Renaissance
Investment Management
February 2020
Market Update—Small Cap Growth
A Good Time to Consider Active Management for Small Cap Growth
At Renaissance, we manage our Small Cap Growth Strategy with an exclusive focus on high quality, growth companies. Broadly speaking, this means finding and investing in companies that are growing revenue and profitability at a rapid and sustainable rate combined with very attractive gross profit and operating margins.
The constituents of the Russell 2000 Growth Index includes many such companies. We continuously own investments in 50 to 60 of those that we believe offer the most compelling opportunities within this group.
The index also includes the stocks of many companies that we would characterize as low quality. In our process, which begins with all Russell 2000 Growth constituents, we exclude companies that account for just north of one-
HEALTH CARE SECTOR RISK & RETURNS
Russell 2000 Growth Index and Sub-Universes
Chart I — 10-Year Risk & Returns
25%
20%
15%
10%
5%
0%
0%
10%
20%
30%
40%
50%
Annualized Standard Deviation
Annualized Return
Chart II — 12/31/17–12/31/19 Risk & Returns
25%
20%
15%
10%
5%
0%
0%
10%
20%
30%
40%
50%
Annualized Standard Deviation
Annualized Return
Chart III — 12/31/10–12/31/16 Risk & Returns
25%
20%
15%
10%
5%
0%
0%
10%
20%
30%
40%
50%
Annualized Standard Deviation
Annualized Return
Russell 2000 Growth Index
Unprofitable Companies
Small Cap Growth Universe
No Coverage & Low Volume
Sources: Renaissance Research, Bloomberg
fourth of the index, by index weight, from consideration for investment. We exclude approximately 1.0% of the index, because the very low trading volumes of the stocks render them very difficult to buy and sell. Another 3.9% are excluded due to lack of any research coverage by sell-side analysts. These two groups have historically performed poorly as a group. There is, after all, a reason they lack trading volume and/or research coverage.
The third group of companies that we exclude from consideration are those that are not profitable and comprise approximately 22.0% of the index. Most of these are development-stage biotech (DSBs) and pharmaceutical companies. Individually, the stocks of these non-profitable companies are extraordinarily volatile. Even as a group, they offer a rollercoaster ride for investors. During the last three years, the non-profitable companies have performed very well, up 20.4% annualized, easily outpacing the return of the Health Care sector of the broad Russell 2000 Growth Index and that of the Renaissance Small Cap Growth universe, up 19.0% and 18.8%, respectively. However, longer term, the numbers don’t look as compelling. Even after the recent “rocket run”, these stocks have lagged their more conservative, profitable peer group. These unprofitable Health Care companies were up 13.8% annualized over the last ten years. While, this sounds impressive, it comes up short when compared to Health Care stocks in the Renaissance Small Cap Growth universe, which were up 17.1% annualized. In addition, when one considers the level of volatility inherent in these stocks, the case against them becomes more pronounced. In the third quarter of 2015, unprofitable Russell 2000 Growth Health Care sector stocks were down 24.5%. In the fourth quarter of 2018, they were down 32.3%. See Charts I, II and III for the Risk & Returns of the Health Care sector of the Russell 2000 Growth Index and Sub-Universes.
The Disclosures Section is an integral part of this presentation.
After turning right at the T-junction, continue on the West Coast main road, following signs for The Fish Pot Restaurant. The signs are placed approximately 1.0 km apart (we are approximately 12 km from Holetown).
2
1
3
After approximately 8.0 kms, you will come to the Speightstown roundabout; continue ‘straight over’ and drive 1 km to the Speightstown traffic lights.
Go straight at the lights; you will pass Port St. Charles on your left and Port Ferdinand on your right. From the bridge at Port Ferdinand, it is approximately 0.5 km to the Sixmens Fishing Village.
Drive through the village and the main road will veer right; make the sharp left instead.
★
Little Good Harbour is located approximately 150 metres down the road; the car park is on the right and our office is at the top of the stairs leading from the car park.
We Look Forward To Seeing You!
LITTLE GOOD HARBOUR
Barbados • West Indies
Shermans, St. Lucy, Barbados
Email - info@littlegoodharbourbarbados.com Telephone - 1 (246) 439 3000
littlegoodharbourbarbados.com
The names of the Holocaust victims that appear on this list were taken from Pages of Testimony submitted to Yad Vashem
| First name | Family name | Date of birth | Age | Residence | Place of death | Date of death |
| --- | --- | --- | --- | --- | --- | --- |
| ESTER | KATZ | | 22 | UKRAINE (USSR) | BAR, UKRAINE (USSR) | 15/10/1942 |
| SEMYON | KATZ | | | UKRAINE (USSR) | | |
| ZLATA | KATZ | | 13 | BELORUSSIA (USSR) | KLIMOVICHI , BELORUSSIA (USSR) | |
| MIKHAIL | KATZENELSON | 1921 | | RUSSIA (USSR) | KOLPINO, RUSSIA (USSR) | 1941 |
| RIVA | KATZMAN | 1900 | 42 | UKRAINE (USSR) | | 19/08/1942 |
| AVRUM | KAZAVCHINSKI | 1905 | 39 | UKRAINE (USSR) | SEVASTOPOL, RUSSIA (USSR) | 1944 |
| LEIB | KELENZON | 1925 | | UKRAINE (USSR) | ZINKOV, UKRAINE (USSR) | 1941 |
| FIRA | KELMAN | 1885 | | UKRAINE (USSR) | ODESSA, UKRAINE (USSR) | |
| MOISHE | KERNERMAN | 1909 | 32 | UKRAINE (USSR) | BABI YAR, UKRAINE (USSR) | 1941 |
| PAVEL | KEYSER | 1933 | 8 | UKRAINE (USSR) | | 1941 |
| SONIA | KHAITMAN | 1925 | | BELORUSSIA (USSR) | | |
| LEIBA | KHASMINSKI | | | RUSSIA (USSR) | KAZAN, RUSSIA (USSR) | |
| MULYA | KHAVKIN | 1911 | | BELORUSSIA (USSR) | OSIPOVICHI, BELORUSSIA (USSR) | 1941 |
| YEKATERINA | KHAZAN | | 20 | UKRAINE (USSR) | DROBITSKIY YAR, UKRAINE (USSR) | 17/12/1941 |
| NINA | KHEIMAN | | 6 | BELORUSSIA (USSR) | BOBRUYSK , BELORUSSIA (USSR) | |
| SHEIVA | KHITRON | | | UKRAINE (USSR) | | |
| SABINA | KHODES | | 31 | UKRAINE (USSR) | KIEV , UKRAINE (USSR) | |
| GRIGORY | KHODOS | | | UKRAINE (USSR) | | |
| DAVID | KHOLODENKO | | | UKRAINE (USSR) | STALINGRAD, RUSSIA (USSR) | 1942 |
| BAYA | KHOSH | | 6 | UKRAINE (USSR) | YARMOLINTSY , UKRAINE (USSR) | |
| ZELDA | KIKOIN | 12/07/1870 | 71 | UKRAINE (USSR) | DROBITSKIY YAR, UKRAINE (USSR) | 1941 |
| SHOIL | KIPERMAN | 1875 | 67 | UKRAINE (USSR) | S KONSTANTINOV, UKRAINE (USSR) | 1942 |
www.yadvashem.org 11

──────

> _Activity_
Set down, exactly as they stand above, the lines starting with the line with "ZINKOV, UKRAINE (USSR) | 1941 |" and going on through the line with "(USSR) | 17/12/1941 |", and no others.

> _Written response_
| LEIB | KELENZON | 1925 | | UKRAINE (USSR) | ZINKOV, UKRAINE (USSR) | 1941 |
| FIRA | KELMAN | 1885 | | UKRAINE (USSR) | ODESSA, UKRAINE (USSR) | |
| MOISHE | KERNERMAN | 1909 | 32 | UKRAINE (USSR) | BABI YAR, UKRAINE (USSR) | 1941 |
| PAVEL | KEYSER | 1933 | 8 | UKRAINE (USSR) | | 1941 |
| SONIA | KHAITMAN | 1925 | | BELORUSSIA (USSR) | | |
| LEIBA | KHASMINSKI | | | RUSSIA (USSR) | KAZAN, RUSSIA (USSR) | |
| MULYA | KHAVKIN | 1911 | | BELORUSSIA (USSR) | OSIPOVICHI, BELORUSSIA (USSR) | 1941 |
| YEKATERINA | KHAZAN | | 20 | UKRAINE (USSR) | DROBITSKIY YAR, UKRAINE (USSR) | 17/12/1941 |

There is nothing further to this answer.